Mercredi 22 juin 2022, 13h, Institut national d’histoire de l’art, rue Vivienne, Paris, 2e. La 4e session, sur 9 en 3 jours, du colloque « Céramique et politique », porte sur « Les implications politiques de la monstration ». Anne Dressen, à gauche, est modératrice, elle est commissaire au Musée d’art moderne de Paris, et en particulier de « Les Flammes, L’Âge de la céramique », qui, d’octobre à février, a représenté l’événement d’une incursion dans l’art contemporain de l’histoire d’un médium des artisans, artistes et designers et a suscité ce colloque. Évelyne Toussaint est professeure d’histoire de l’art contemporain à l’Université Toulouse – Jean Jaurès, elle montre comment le cas de la céramique illustre historiquement la dimension politique de la notion de mineur en art. Zahia Rahmani, historienne de l’art, responsable du domaine « Histoire de l’art mondialisée » à l’INHA, fait le récit personnel et analytique de la présence de la poterie berbère. Marie-Charlotte Calafat, conservatrice du patrimoine au MUCEM, Marseille, retrace le rôle, de Georges-Henri Rivière à François Mathey, de la muséographie des objets populaires et folkloriques.

Renversant et secret



Dimanche 22 mai 2022, 15h, Fondation Baur, Genève. Ce « bol » de porcelaine, « forme conique très élégante et typique des Song [Song du Nord, XIe-XIIe siècle], requiert une cuisson en position renversée afin d’éviter d’éventuelles déformations. ». Son motif « de rinceau végétal » tend vers ce qui se nommera « décor secret ».

Tourner la porcelaine



Jeudi 12 mai 2022, dimanche 15 mai, Les Halliers, Neuvy-Deux-Clochers, Cher.
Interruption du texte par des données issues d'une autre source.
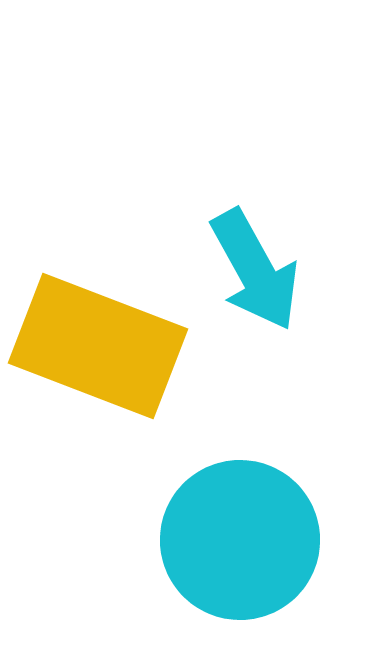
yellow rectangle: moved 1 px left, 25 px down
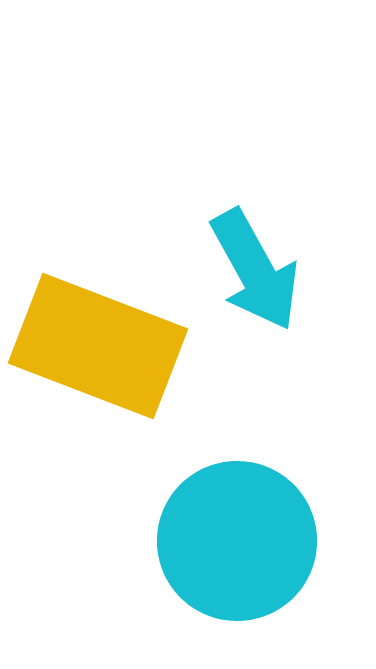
cyan circle: moved 3 px left, 1 px down
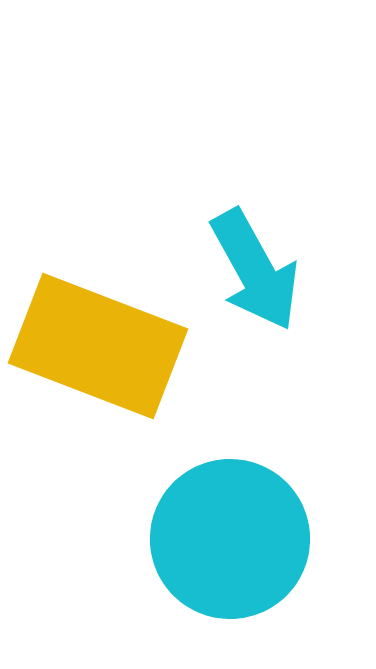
cyan circle: moved 7 px left, 2 px up
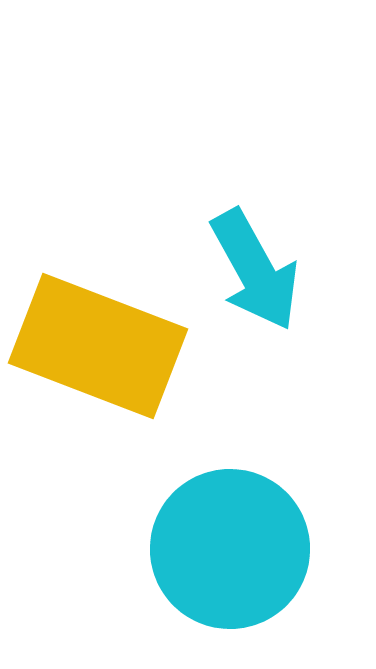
cyan circle: moved 10 px down
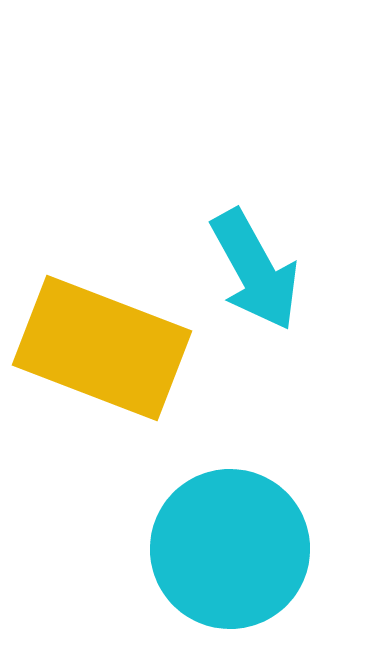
yellow rectangle: moved 4 px right, 2 px down
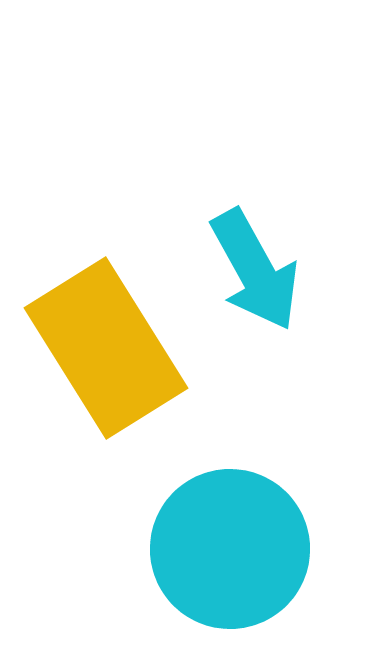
yellow rectangle: moved 4 px right; rotated 37 degrees clockwise
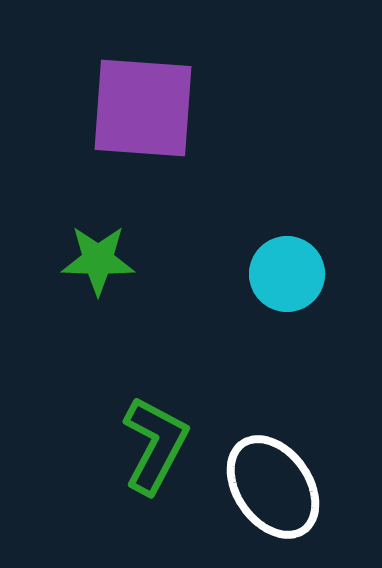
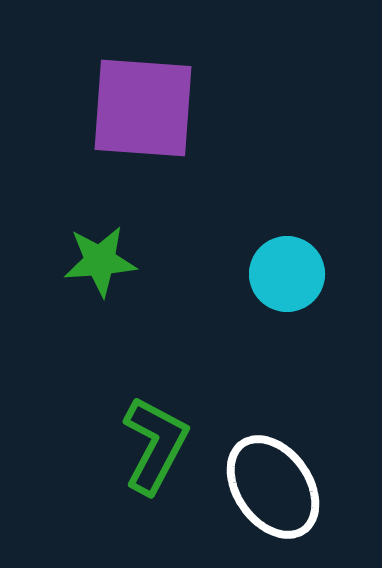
green star: moved 2 px right, 1 px down; rotated 6 degrees counterclockwise
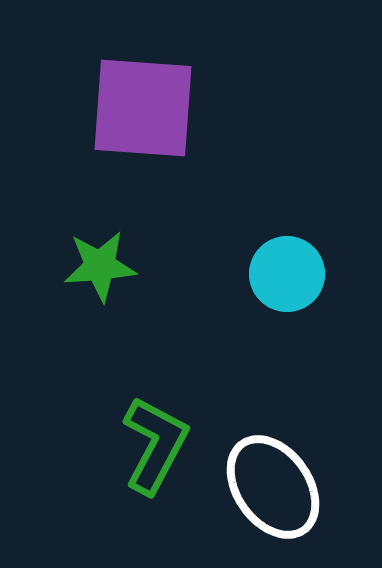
green star: moved 5 px down
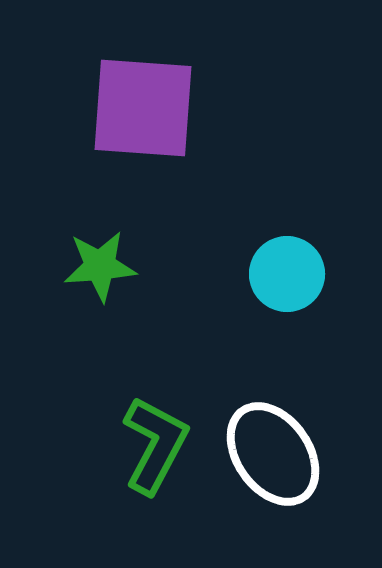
white ellipse: moved 33 px up
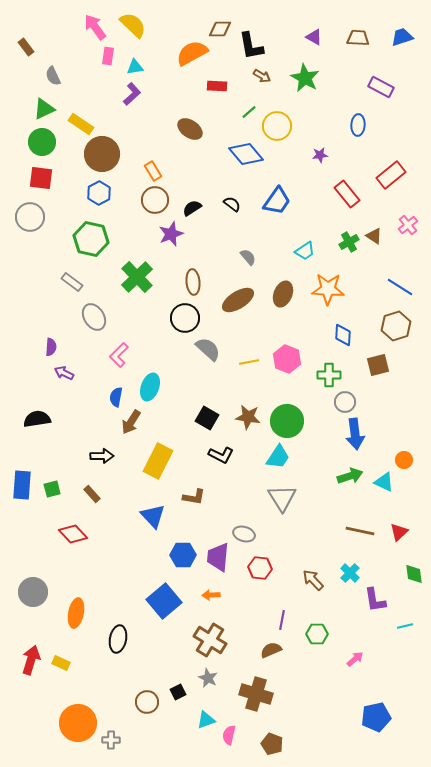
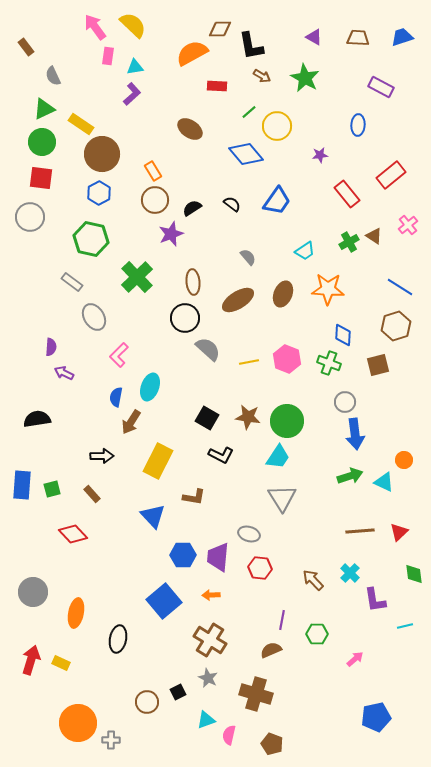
green cross at (329, 375): moved 12 px up; rotated 20 degrees clockwise
brown line at (360, 531): rotated 16 degrees counterclockwise
gray ellipse at (244, 534): moved 5 px right
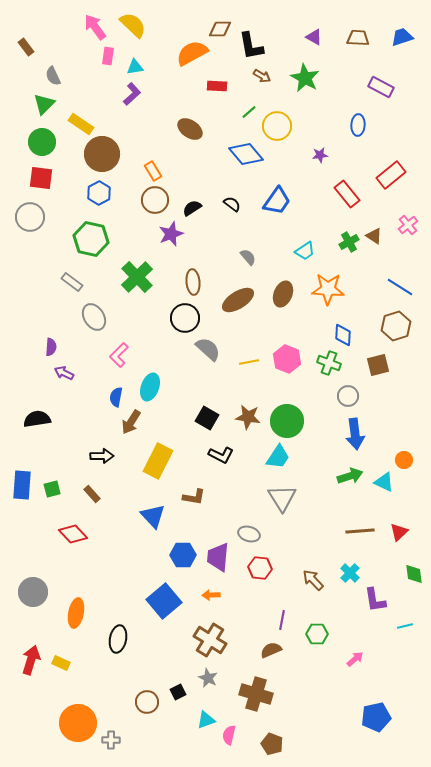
green triangle at (44, 109): moved 5 px up; rotated 20 degrees counterclockwise
gray circle at (345, 402): moved 3 px right, 6 px up
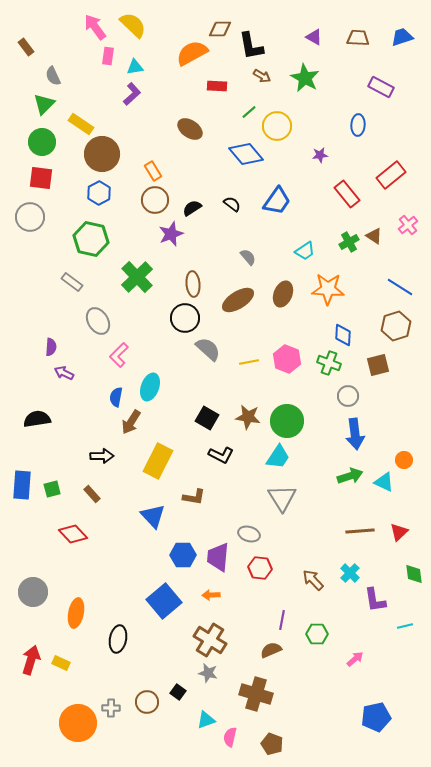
brown ellipse at (193, 282): moved 2 px down
gray ellipse at (94, 317): moved 4 px right, 4 px down
gray star at (208, 678): moved 5 px up; rotated 12 degrees counterclockwise
black square at (178, 692): rotated 28 degrees counterclockwise
pink semicircle at (229, 735): moved 1 px right, 2 px down
gray cross at (111, 740): moved 32 px up
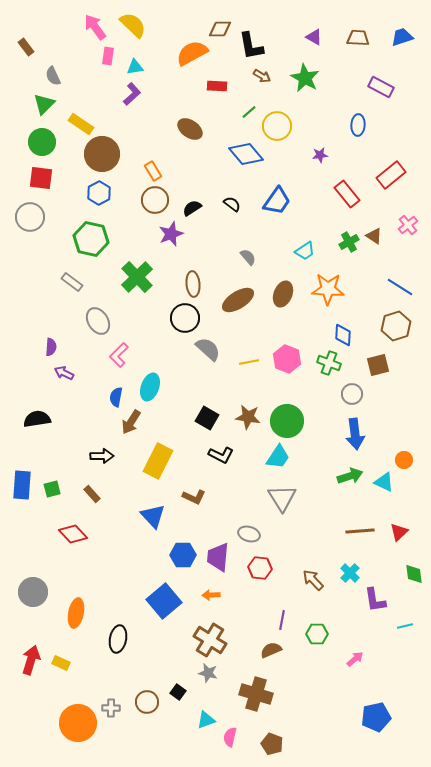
gray circle at (348, 396): moved 4 px right, 2 px up
brown L-shape at (194, 497): rotated 15 degrees clockwise
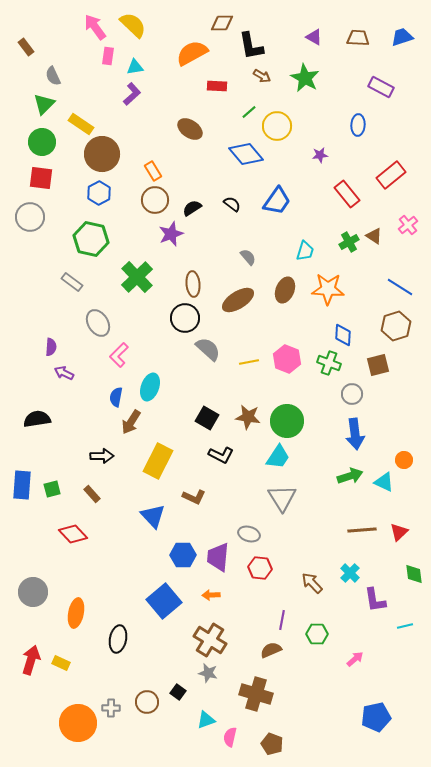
brown diamond at (220, 29): moved 2 px right, 6 px up
cyan trapezoid at (305, 251): rotated 40 degrees counterclockwise
brown ellipse at (283, 294): moved 2 px right, 4 px up
gray ellipse at (98, 321): moved 2 px down
brown line at (360, 531): moved 2 px right, 1 px up
brown arrow at (313, 580): moved 1 px left, 3 px down
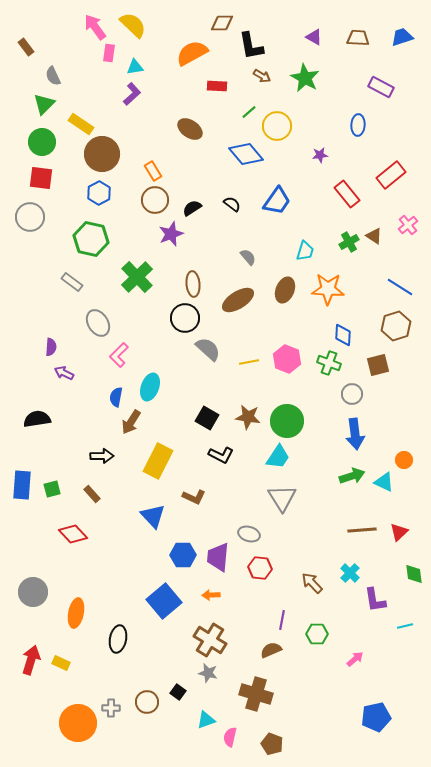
pink rectangle at (108, 56): moved 1 px right, 3 px up
green arrow at (350, 476): moved 2 px right
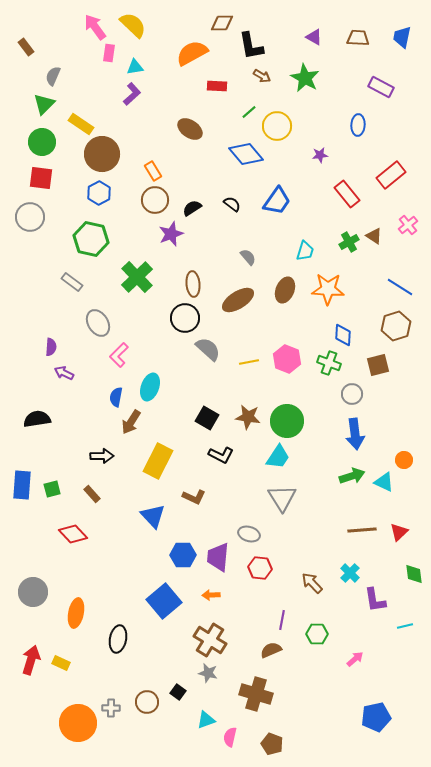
blue trapezoid at (402, 37): rotated 60 degrees counterclockwise
gray semicircle at (53, 76): rotated 48 degrees clockwise
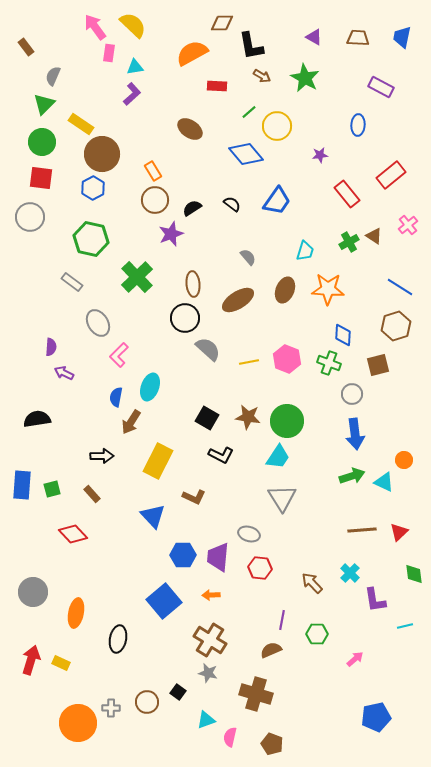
blue hexagon at (99, 193): moved 6 px left, 5 px up
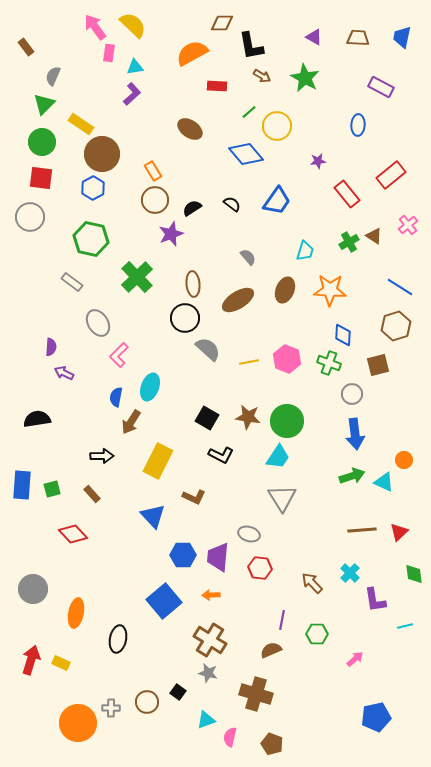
purple star at (320, 155): moved 2 px left, 6 px down
orange star at (328, 289): moved 2 px right, 1 px down
gray circle at (33, 592): moved 3 px up
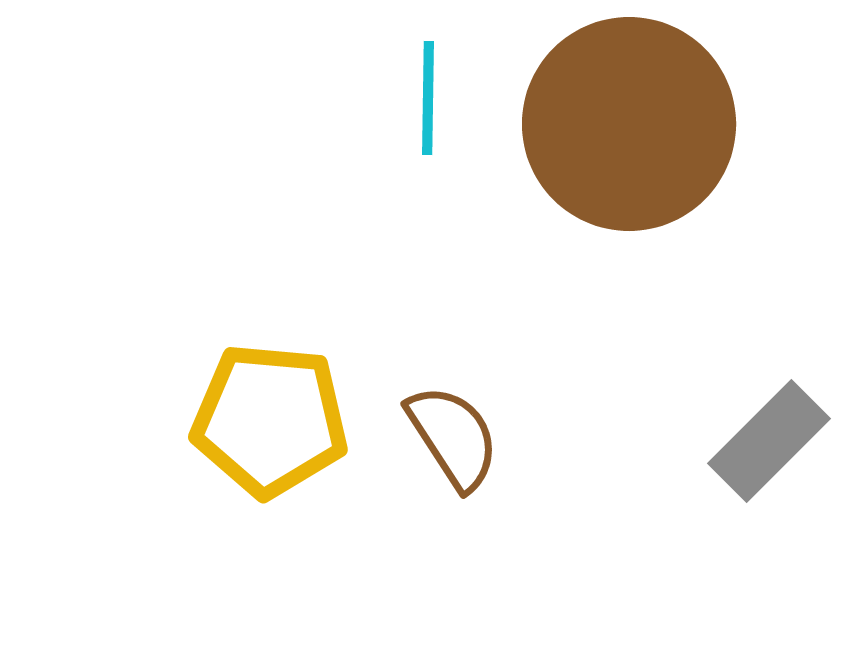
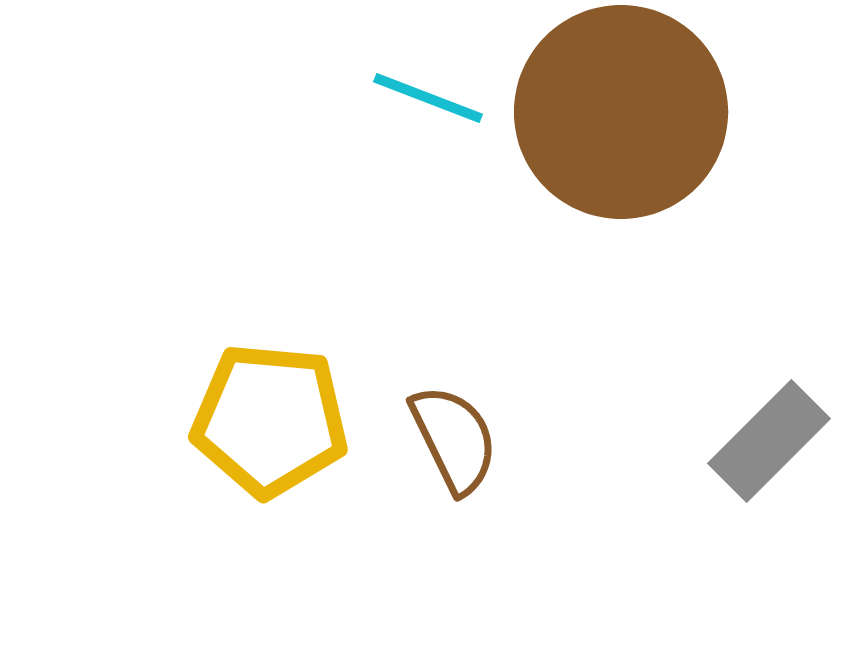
cyan line: rotated 70 degrees counterclockwise
brown circle: moved 8 px left, 12 px up
brown semicircle: moved 1 px right, 2 px down; rotated 7 degrees clockwise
Durant quatre jours, dans l’atelier qui fut construit par son père Christophe Linard, Claire a conduit, avec une dextérité formidable et un savoir-faire sans égal, un atelier pour trois étudiantes et deux étudiants de l’École d’art et de design du Mans. Les gobelets tournés de porcelaine sont un apport au projet et à l’exposition « (digital) Soba Choko » qui a lieu ici, à La Borne, à la fin de l’année.

La terre et le fer



Vendredi 13 mai 2022, 14h, atelier Linard, près de La Borne, Cher. Il s’agit de connaître directement la pratique de la poterie. C’était une belle fabrique de carreaux et de briques, la terre d’ici cuite savamment au bois. Le tabouret de tourneur était derrière moi, je ne le voyais pas. Dans la conversation j’ai reculé et je suis tombé en arrière. Ma tête a sonné mais n’a pas heurté le fer, de justesse.